THE bailout of Ireland's banks is costing taxpayers nearly 14 times more than Britain's rescue of its much larger troubled financial institutions.

Britain's Treasury ministry revealed last week that, based on its latest figures, it now expects to make a net loss of just €2.4bn on the rescue of its main banks, the Royal Bank of Scotland (RBS) and Lloyds Banking Group.

The government here has so far pumped about €32bn into Anglo Irish Bank, Bank of Ireland, AIB, Irish Nationwide and EBS building society. Anglo Irish Bank alone has swallowed €22.3bn of taxpayers' money and the scandal-hit bank's management has said much of the cash will "never be seen again."

AIB and Bank of Ireland have received a combined €7bn and about €2.7bn has been promised to Irish Nationwide, which is struggling for survival and is considering winding itself up. EBS has received €250m of taxpayers' money.

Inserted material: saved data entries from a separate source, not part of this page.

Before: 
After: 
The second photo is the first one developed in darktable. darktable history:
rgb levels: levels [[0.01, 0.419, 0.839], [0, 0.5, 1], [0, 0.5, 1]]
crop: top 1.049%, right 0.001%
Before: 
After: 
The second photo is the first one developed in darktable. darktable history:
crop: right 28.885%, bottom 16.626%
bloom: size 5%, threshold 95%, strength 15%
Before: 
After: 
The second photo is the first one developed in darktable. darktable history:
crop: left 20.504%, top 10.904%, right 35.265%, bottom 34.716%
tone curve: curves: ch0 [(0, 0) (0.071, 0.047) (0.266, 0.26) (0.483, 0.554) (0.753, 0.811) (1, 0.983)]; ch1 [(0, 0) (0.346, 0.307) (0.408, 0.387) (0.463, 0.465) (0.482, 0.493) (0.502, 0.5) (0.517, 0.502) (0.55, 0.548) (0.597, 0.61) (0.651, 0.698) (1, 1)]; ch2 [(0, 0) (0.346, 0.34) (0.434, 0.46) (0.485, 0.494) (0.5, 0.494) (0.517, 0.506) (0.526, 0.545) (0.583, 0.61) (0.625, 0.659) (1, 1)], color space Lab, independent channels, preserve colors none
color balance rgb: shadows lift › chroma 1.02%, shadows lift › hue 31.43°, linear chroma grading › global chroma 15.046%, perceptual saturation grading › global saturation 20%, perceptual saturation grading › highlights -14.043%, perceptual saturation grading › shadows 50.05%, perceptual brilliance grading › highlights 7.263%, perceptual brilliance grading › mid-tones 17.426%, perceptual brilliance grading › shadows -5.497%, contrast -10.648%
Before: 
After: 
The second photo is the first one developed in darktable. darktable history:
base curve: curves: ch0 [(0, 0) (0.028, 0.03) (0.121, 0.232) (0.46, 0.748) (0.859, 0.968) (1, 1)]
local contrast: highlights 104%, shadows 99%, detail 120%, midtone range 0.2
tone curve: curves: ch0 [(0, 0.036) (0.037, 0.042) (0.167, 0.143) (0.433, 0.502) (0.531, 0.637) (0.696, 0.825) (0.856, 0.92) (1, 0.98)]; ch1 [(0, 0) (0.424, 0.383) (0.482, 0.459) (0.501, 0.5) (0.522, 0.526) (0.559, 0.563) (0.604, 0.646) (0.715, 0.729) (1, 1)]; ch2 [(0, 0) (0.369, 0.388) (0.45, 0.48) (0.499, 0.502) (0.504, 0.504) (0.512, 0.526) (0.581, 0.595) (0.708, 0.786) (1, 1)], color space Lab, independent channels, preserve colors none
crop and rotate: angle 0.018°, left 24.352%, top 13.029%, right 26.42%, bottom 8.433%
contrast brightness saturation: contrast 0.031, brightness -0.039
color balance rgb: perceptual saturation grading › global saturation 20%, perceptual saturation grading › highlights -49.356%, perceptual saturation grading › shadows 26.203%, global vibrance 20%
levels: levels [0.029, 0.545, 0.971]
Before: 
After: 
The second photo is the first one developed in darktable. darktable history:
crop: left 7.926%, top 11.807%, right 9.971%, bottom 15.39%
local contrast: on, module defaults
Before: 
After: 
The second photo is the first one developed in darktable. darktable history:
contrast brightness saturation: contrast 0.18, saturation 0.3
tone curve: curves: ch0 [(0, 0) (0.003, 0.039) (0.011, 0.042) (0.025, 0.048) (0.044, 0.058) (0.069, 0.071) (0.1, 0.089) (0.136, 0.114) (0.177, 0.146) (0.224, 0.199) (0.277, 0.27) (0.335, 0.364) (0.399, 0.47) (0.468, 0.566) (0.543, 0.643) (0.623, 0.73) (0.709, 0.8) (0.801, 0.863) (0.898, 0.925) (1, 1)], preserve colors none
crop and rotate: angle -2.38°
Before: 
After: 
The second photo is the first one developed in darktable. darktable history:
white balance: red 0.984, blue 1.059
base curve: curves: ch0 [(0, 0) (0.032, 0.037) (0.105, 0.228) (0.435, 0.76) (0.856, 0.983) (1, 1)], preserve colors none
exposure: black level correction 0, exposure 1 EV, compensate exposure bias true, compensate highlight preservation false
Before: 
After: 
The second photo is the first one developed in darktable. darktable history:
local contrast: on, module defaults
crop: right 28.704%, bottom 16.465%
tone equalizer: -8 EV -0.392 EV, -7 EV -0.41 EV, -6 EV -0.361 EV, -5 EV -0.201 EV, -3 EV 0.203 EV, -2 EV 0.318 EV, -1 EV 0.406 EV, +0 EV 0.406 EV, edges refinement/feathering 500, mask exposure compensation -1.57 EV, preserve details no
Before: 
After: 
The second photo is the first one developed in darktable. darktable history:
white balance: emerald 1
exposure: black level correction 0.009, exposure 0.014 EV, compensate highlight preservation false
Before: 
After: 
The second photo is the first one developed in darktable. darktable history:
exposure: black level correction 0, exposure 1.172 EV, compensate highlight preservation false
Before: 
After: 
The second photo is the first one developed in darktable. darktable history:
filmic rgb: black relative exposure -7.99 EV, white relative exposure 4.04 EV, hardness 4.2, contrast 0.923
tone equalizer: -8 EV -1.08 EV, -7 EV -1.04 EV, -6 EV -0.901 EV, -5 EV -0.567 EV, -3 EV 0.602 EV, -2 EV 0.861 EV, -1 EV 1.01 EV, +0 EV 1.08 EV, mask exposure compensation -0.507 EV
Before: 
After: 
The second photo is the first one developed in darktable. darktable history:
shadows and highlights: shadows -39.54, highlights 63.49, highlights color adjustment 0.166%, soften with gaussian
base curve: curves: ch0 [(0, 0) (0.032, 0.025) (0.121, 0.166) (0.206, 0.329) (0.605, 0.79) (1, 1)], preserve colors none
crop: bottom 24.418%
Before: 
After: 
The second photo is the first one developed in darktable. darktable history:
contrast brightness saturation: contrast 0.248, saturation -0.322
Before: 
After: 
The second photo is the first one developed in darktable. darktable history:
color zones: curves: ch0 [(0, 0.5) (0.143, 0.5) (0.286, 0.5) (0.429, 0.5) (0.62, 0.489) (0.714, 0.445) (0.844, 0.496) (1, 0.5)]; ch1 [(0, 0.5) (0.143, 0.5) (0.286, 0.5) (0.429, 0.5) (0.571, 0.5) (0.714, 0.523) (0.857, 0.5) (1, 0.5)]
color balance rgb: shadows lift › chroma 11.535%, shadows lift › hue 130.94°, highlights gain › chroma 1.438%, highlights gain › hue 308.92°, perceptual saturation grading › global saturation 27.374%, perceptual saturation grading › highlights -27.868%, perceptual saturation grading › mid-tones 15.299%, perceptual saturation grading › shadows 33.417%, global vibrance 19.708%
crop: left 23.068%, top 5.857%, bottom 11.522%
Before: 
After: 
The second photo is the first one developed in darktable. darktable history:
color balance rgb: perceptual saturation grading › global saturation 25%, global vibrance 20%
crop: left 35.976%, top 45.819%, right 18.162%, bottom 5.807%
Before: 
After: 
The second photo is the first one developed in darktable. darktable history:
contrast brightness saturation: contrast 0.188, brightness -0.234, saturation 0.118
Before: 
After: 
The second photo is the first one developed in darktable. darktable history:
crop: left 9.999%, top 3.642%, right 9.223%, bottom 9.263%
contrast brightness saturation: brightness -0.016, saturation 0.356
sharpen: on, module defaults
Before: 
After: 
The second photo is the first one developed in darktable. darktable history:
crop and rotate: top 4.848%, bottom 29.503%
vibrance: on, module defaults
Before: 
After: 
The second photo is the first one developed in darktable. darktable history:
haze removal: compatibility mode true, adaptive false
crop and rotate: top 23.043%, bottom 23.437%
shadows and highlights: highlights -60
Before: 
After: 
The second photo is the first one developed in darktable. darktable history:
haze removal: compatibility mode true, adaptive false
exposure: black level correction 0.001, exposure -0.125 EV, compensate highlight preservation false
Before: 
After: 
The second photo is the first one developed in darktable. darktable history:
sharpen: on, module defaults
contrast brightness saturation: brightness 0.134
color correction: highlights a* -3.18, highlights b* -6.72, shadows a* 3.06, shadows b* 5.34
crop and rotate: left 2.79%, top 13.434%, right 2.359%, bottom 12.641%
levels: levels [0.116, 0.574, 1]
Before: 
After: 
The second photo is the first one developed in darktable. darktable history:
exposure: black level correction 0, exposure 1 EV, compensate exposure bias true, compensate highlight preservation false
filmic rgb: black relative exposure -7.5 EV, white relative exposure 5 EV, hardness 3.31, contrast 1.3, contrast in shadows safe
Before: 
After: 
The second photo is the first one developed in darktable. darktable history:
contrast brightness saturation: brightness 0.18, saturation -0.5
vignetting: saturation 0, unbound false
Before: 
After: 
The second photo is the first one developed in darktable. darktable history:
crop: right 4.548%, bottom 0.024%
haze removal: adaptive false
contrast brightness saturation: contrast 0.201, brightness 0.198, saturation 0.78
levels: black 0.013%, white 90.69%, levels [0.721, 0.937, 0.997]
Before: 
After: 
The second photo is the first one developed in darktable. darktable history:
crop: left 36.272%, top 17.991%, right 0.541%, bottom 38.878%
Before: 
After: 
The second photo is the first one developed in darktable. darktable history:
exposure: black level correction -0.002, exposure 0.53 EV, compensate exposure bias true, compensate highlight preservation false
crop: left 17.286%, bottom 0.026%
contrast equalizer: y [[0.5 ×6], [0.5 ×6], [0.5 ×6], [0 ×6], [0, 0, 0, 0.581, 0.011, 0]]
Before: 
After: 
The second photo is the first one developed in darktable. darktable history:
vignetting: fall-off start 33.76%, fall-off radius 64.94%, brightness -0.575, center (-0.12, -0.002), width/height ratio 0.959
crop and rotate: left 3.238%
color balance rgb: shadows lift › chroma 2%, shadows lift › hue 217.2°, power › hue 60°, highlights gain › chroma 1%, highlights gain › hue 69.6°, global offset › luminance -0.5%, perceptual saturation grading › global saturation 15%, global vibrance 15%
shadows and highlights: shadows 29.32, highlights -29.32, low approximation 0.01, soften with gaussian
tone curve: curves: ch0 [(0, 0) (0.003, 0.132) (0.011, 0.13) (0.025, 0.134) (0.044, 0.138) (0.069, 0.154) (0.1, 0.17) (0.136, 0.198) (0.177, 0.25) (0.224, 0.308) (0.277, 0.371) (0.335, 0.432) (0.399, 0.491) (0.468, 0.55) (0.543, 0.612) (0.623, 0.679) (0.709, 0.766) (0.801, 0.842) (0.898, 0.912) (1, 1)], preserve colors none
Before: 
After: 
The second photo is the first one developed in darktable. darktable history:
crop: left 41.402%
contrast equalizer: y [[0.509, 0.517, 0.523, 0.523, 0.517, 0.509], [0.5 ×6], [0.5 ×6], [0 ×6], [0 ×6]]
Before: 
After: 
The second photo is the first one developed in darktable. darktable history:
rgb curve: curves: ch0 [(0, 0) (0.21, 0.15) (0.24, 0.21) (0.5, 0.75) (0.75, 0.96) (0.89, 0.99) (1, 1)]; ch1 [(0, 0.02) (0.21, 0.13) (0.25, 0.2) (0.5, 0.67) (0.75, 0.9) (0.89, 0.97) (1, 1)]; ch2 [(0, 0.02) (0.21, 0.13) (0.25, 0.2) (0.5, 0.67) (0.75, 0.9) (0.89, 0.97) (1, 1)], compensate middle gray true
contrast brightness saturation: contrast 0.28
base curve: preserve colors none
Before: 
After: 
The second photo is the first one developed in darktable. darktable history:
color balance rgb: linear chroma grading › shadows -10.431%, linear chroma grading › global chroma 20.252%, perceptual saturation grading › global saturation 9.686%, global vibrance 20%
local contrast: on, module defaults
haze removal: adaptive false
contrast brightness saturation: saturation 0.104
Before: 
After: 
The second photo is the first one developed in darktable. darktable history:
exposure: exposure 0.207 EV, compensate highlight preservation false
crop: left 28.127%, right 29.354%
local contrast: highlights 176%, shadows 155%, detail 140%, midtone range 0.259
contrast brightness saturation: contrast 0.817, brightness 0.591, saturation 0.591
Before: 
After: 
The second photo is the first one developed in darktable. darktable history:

The Treasury's estimates for losses on its bank bailout programme were contained in budget documents published on its website last week. It said that based on current market values of its stakes in Royal Bank of Scotland and Lloyds it has lost €8.5bn. However, the Treasury now estimates that its Asset Protection Scheme, which was set up to insure toxic loans held by Royal Bank of Scotland (including property loans issued by Ulster Bank), will make a profit of about €6bn, producing the net loss of €2.4bn.

While much of the money in Anglo Irish Bank may have been lost, the government has said it expects to make a profit on the investment in AIB and Bank of Ireland. The state's 18% stake in AIB is currently valued about €180m and the 36% holding in Bank of Ireland is worth €1.3bn.

Anglo Irish Bank said it may be able to recover some of money it has received if the European Commission approves its plan to split into a "good" and "bad" bank, with its profitable business banking arms eventually sold off.

However, the British Treasury has admitted that its figures do not take into account the direct cost of other supports, such as deposit guarantees and the cost to the wider economy – for instance the rise in government borrowing – from the financial crisis.